What you described for KL, which is what I assumed the 'city' to be, sounds to me more like Bangkok than Malaysia; so I am surprised to hear it being a 'dysfunctional' city with corruption and pollution too. is it really? I haven't heard much about this of KL. but times have changed and KL's expanding so much today, I'd feel quite lost in it for weeks. 

I've heard the police in Johore are corrupt and many local Chinese and especially Singaporeans go there to suffer all kinds of mishandlings by the police and had to come up with unfair payments to be free. 

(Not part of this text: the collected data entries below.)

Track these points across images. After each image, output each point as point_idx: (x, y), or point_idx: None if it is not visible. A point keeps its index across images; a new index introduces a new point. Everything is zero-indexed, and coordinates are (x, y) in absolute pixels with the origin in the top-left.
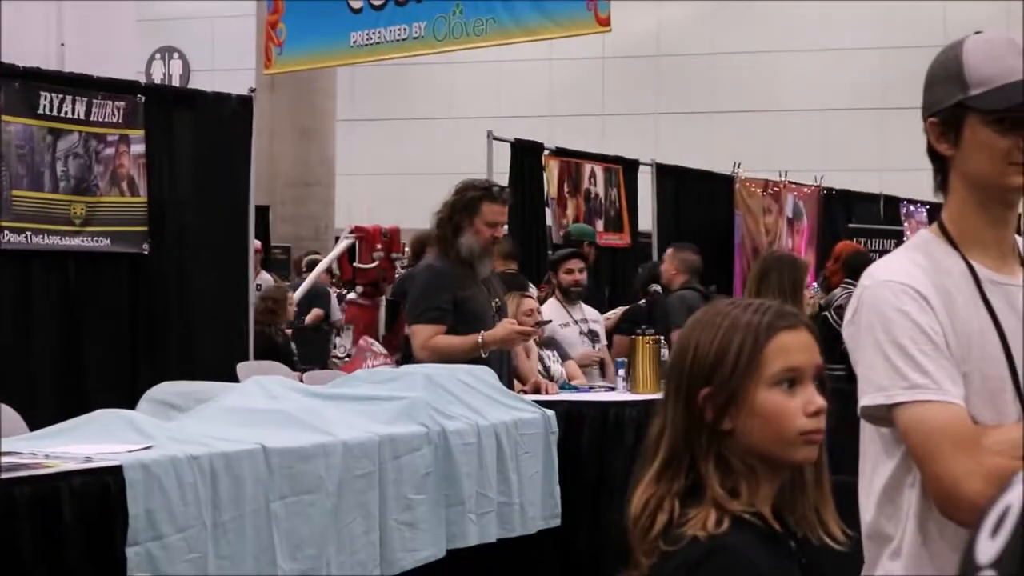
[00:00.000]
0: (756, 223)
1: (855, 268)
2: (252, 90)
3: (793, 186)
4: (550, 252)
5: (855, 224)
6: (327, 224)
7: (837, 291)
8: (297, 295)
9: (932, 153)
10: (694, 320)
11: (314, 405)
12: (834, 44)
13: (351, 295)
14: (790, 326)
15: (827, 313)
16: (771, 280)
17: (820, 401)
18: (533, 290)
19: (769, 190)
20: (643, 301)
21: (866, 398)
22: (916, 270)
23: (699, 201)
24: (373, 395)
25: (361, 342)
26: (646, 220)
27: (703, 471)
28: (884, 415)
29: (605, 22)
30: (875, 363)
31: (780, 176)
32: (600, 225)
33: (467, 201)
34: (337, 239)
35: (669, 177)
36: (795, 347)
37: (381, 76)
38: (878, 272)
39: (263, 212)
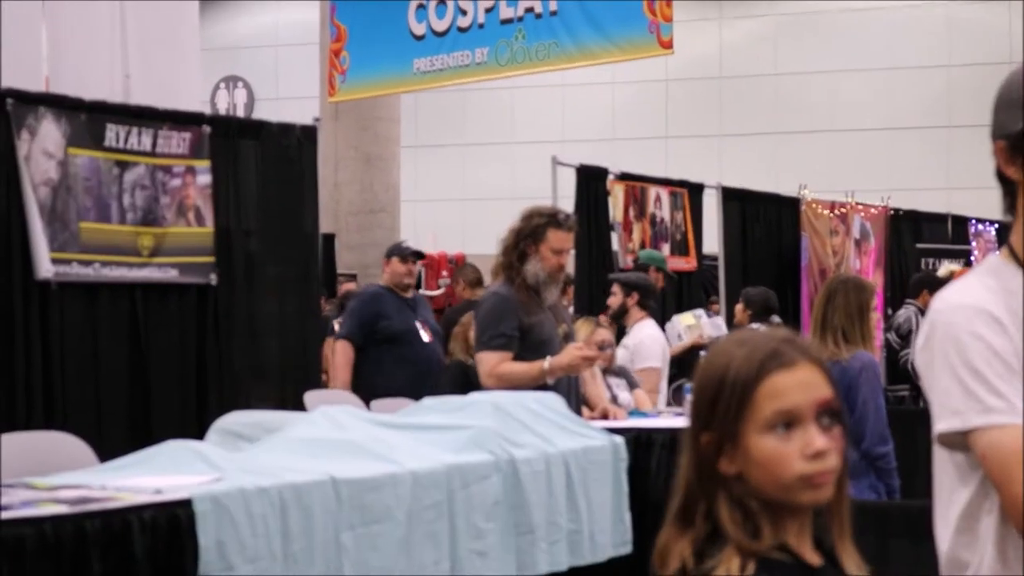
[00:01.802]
0: (823, 245)
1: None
2: (317, 120)
3: (860, 207)
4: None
5: (923, 244)
6: None
7: (900, 312)
8: None
9: (1000, 176)
10: (708, 354)
11: (382, 434)
12: (899, 62)
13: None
14: (785, 364)
15: (888, 335)
16: (837, 303)
17: (819, 443)
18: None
19: (835, 211)
20: (761, 327)
21: (941, 423)
22: (988, 294)
23: (765, 223)
24: (441, 424)
25: None
26: (711, 243)
27: (719, 515)
28: (960, 440)
29: (668, 44)
30: (950, 388)
31: (847, 197)
32: (666, 249)
33: (533, 228)
34: None
35: (735, 200)
36: (790, 387)
37: (444, 102)
38: (950, 296)
39: (329, 240)
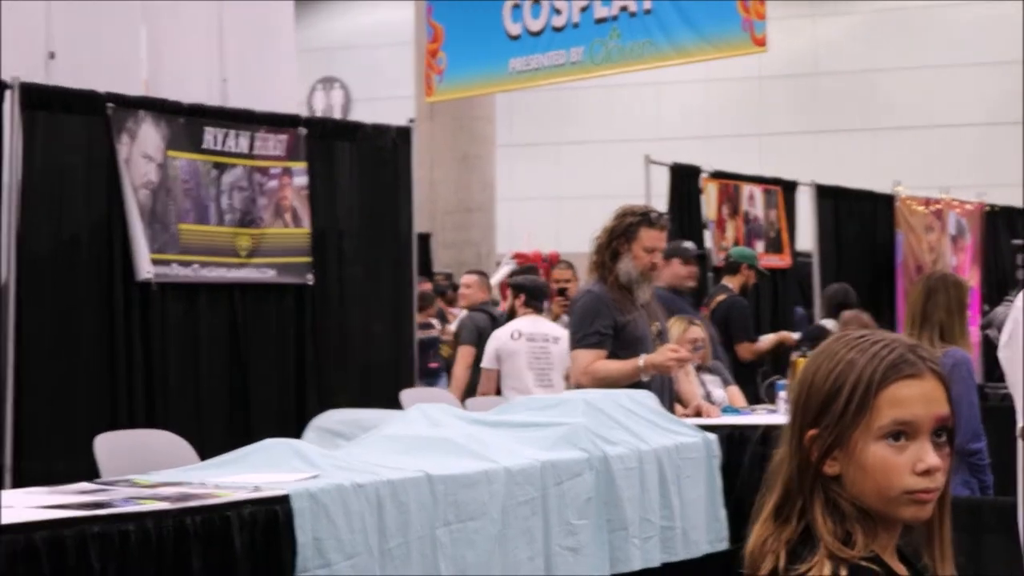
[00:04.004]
0: (918, 241)
1: None
2: (411, 120)
3: (955, 203)
4: (710, 275)
5: (1019, 240)
6: (488, 250)
7: (1000, 309)
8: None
9: None
10: (818, 350)
11: (476, 432)
12: (995, 57)
13: None
14: (912, 374)
15: (988, 332)
16: (938, 300)
17: (932, 459)
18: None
19: (931, 208)
20: (831, 323)
21: None
22: None
23: (860, 220)
24: (534, 421)
25: None
26: (805, 240)
27: (813, 516)
28: None
29: (761, 42)
30: None
31: (941, 193)
32: (760, 247)
33: (625, 227)
34: (498, 264)
35: (829, 197)
36: (912, 398)
37: (539, 101)
38: None
39: (424, 239)
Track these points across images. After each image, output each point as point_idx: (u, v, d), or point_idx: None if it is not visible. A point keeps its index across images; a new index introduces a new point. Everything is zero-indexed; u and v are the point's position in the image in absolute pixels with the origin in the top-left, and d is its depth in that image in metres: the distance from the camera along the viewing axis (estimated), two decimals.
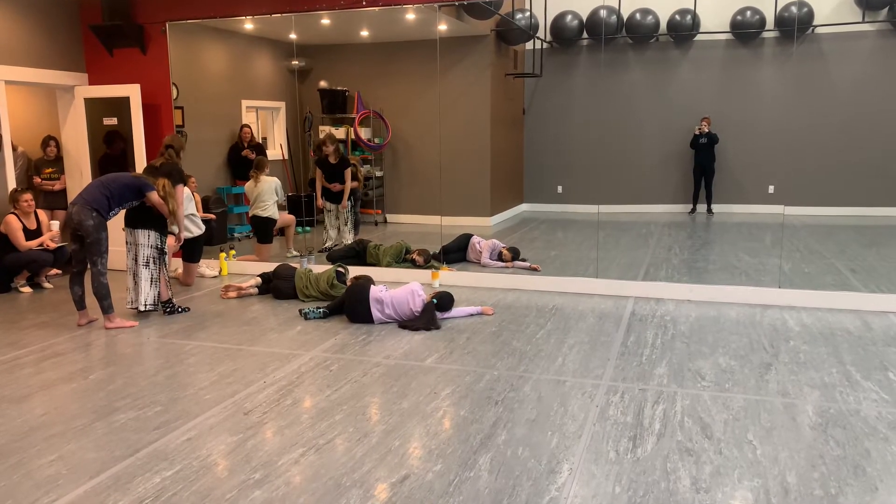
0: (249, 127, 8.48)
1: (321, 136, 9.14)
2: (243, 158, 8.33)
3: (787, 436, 3.39)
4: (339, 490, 2.93)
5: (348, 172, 8.04)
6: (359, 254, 7.30)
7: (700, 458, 3.16)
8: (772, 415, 3.63)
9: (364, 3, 6.89)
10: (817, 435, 3.40)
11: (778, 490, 2.89)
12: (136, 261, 5.64)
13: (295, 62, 8.59)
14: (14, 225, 6.61)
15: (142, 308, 5.65)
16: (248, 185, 7.62)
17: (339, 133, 9.21)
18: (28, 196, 6.75)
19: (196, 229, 6.72)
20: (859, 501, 2.80)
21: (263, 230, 7.64)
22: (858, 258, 7.29)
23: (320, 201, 8.14)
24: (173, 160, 5.93)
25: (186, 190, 6.62)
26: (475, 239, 7.48)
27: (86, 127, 7.65)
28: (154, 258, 5.67)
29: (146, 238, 5.62)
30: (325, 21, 7.50)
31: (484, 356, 4.62)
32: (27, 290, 6.74)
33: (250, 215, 7.65)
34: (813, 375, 4.19)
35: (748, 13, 9.11)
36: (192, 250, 6.81)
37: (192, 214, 6.71)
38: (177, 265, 7.08)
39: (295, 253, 7.93)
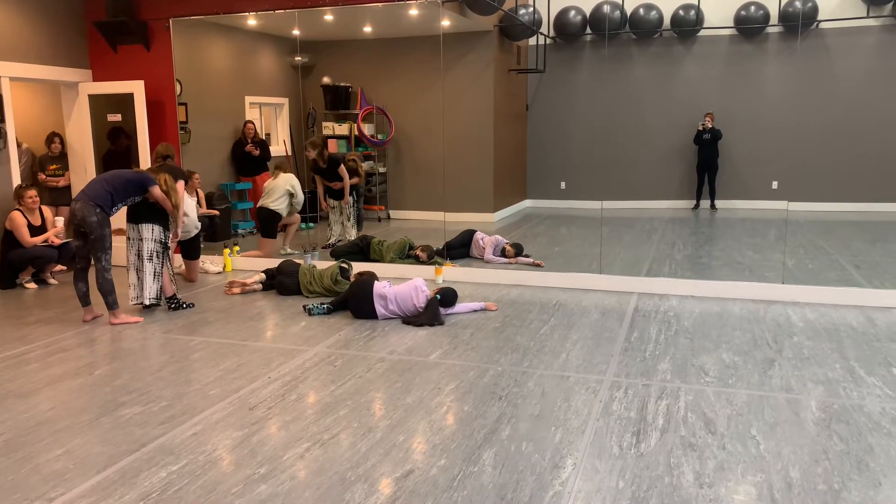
0: (253, 123, 8.49)
1: (323, 131, 9.17)
2: (247, 154, 8.34)
3: (790, 431, 3.39)
4: (344, 484, 2.95)
5: (342, 169, 8.04)
6: (362, 250, 7.31)
7: (703, 454, 3.17)
8: (775, 410, 3.64)
9: None
10: (821, 430, 3.40)
11: (781, 485, 2.90)
12: (139, 256, 5.67)
13: (298, 58, 8.59)
14: (19, 221, 6.63)
15: (147, 302, 5.67)
16: (268, 181, 7.68)
17: (343, 129, 9.22)
18: (33, 192, 6.77)
19: (192, 228, 6.73)
20: (863, 496, 2.81)
21: (268, 224, 7.64)
22: (862, 254, 7.28)
23: (324, 203, 8.16)
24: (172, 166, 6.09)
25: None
26: (478, 235, 7.49)
27: (90, 123, 7.68)
28: (158, 252, 5.69)
29: (150, 232, 5.65)
30: (328, 17, 7.51)
31: (487, 352, 4.63)
32: (32, 286, 6.77)
33: (258, 206, 7.65)
34: (816, 371, 4.20)
35: (752, 8, 9.09)
36: (190, 247, 6.83)
37: (185, 215, 6.72)
38: (180, 262, 7.10)
39: (289, 250, 7.91)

A friend had had her car driven off from her porch though the gates were locked in broad daylight at 2pm in JB while they were inside the living room looking out helplessly as the thugs were wielding parangs. Luckily, they called the police who retrieved their Mercs hours later. A Chinese IT worker who travels to work daily in SG was stopped by the police and fined for nothing. He said that if he didn't pay, they'd have taken him to a dark room and beat him up... from people and newspapers, there are endless stories of robberies, murders and really testing times for some Sg'poreans venturing into JB,

It's sad to hear of such degenerations in KL and JB though I wouldn't have ever imagined KL would have gone down so much. It was a capital city in the 70s. Many. including the dailies, attribute the hike in crimes to be committed by illegal immigrants from Indonesia, India, Bangladesh, Thailand, Burma etc The last I heard was that in jB the Sultan and a Chinese tycoon were working to clean up the state and to get several projects rolling. 

When I grew up in from the 50s - 70s, Malaysia was a clean and safe country, with many paradisal features, a vibrant mix of races and cultures and a really laid back lifestyle. 

I very nearly bought a condo in a golf resort in JB and I must say, it's really swell and swanky; perfect to the finish, but outside the resort, in JB itself, little things like potholes near the curbs filled with dirty water, some rubbish strewn about, discoloured, mouldy walls here and there etc give it a developing world appearance when in fact, malaysia's really a rich and developed country with excellent infrastructures and a very civil population who are warm, kind and generous.


----------